// legal · safety · security

Legal notices, safety & security

This page states legal disclaimers, project independence (including explicit non-affiliation with Google, Google DeepMind, and related entities), and security expectations for Bumblebee — community-developed open-source software — and for this website. It is meant for operators, deployers, integrators, and visitors evaluating the project. Unless you separately enter into a written agreement, nothing here creates a binding contract; it is a prudent-use notice for experimental agent software.

Independence, community & third parties

How Bumblebee fits in your stack

Typical setups keep inference on your hardware (for example via Ollama) and store configuration, memory, and logs on disk under your user. Optional features may call third-party APIs (search, crawl, cloud inference) when you explicitly configure keys and tools — those requests are subject to the provider’s terms and privacy policy, not ours.

The project is open source so you can inspect behavior, pin versions, and fork. That does not remove operational risk: you are responsible for how you deploy, network-expose, or share access to a running entity.

Known safety & security considerations

An honest list beats pretending the risks do not exist. Mitigations are suggestions, not guarantees.

  • Prompt injection & untrusted content Email, web pages, attachments, or chat text can contain instructions meant to steer the model. If the agent can run tools or send messages, that content may indirectly cause actions. Prefer allowlists for chat surfaces, constrain tools, and avoid piping high-value secrets through untrusted prompts.
  • Tools, MCP servers & automations Skills, scripts, MCP integrations, and automations run with whatever OS and account permissions you grant the process. Only enable code and servers you trust; review updates before upgrading in production-adjacent environments.
  • Messaging channels (Telegram, Discord, CLI, …) Anyone who can message your bot may be able to trigger tool use depending on your configuration. Use private bots, user allowlists, and network controls so the harness is not reachable by the whole internet unless that is intentional.
  • Secrets & credentials Tokens and API keys in .env or config files are only as safe as the host machine and backup policy. Use scoped keys, rotation, spend limits where providers allow them, and separate accounts for experiments vs production.
  • Hybrid / remote workers If you split “brain” and “worker” across networks, you introduce trust boundaries (tunnels, queues, object storage). Compromise of any hop can affect the whole pipeline — design authentication, TLS, and firewall rules accordingly.
  • Model behavior & outputs Local models can still produce incorrect, biased, or harmful text. Do not rely on the harness for safety-critical decisions without human oversight and domain-specific validation.

Responsible use

Do not use Bumblebee to break law, harass people, scrape or send data you are not entitled to, or bypass security controls. You are responsible for compliance with privacy, employment, sector, and export rules that apply to your jurisdiction and data. This software does not provide legal, medical, financial, or therapeutic advice; outputs are not a substitute for qualified professionals.
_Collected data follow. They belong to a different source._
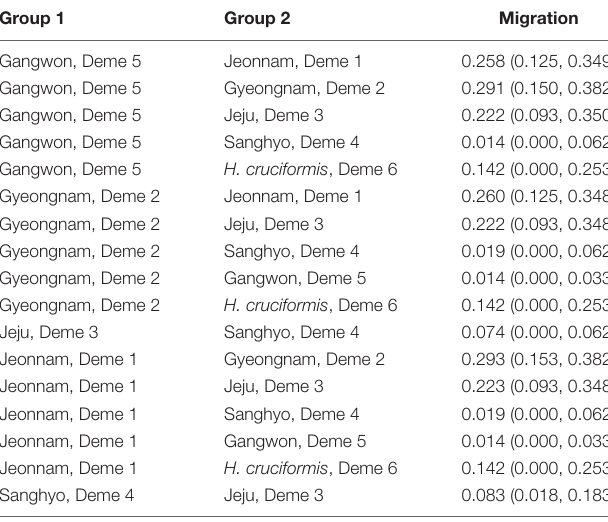
TABLE 4 | Results for tests of recent bottlenecks Habenaria linearifolia and Habenaria cruciformis populations. Population P (Sign test)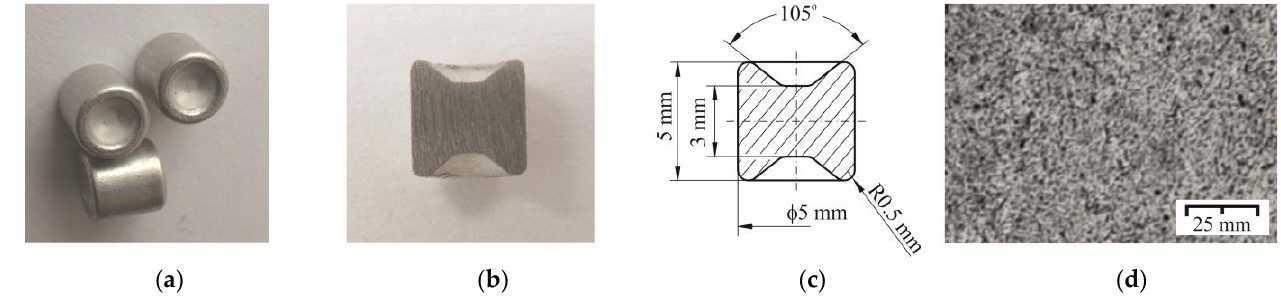
Figure 1. Additional rivets used in clinching forming process: ( a ) real view, ( b ) axial section, ( c ) basic dimensions, ( d ) rivet material microstructure.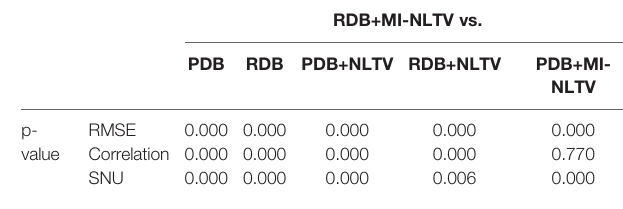
TABLE 4 | Statistical analysis of the three metrics of RDB+MI-NLTV and fi ve approaches using a paired t-test. RDB+MI-NLTV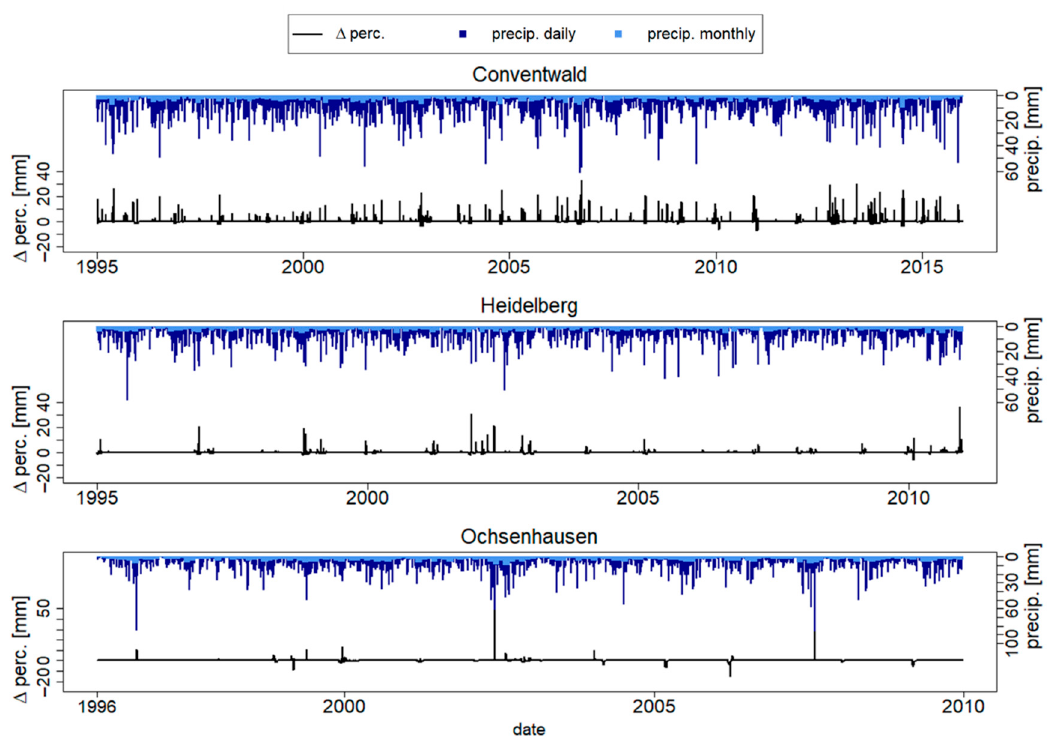
Figure A4. Variation of percolation from ER to DR ( PC ) due to daily or monthly calculation resolution, where ∆ perc. (mm × day − 1 ) is the difference between the simulated percolation with daily and monthly resolution. Monthly precipitation (precip. monthly, mm × day − 1 ) is the daily mean of monthly precipitation.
Reporting security vulnerabilities

If you believe you have found a security vulnerability in Bumblebee, please report it responsibly before public disclosure. Prefer the repository’s GitHub Security Advisories flow (private report) so maintainers can reproduce and ship a fix. Include enough detail to reproduce, affected versions, impact assessment, and — where safe — a minimal proof of concept.

Please do not access, modify, or exfiltrate user data without explicit authorization; do not perform testing that could degrade third-party services. Coordinated disclosure helps protect downstream operators who run this software in production.

This project is a volunteer-driven open-source effort: there is no bug bounty or formal SLA by default. We still ask that you allow a reasonable window to address valid reports before publishing exploit details.

FAQ

Is Bumblebee affiliated with Google, Google DeepMind, or Alphabet?

No. Bumblebee is community-maintained open-source software. It is not a product, service, or official project of Google, Google DeepMind, Alphabet, or their affiliates. Mentions of Gemma or related names describe optional third-party models you may run yourself; they do not imply endorsement or responsibility by those companies. See Independence, community & third parties above.

Does Bumblebee send my chats to a vendor by default?

With a purely local inference setup, prompts and completions stay on your machine (subject to how you configure Ollama or other runtimes). If you point the harness at cloud APIs or enable tools that call the network, those components may transmit data according to their policies.

Is this software audited or certified?

There is no guarantee of third-party security audit or certification (e.g. SOC 2). Self-hosted software puts the operating environment under your control — and your responsibility.

Can I restrict who talks to my bot?

You should configure platform-specific allowlists, private bots, or network rules so only intended user IDs or networks can reach the presence layer. Treat a reachable bot as remote code execution surface if tools are enabled.

What if I uninstall?

Removing the package does not necessarily delete configs, memory stores, or logs on disk. Follow project documentation to wipe sensitive directories and revoke tokens when decommissioning.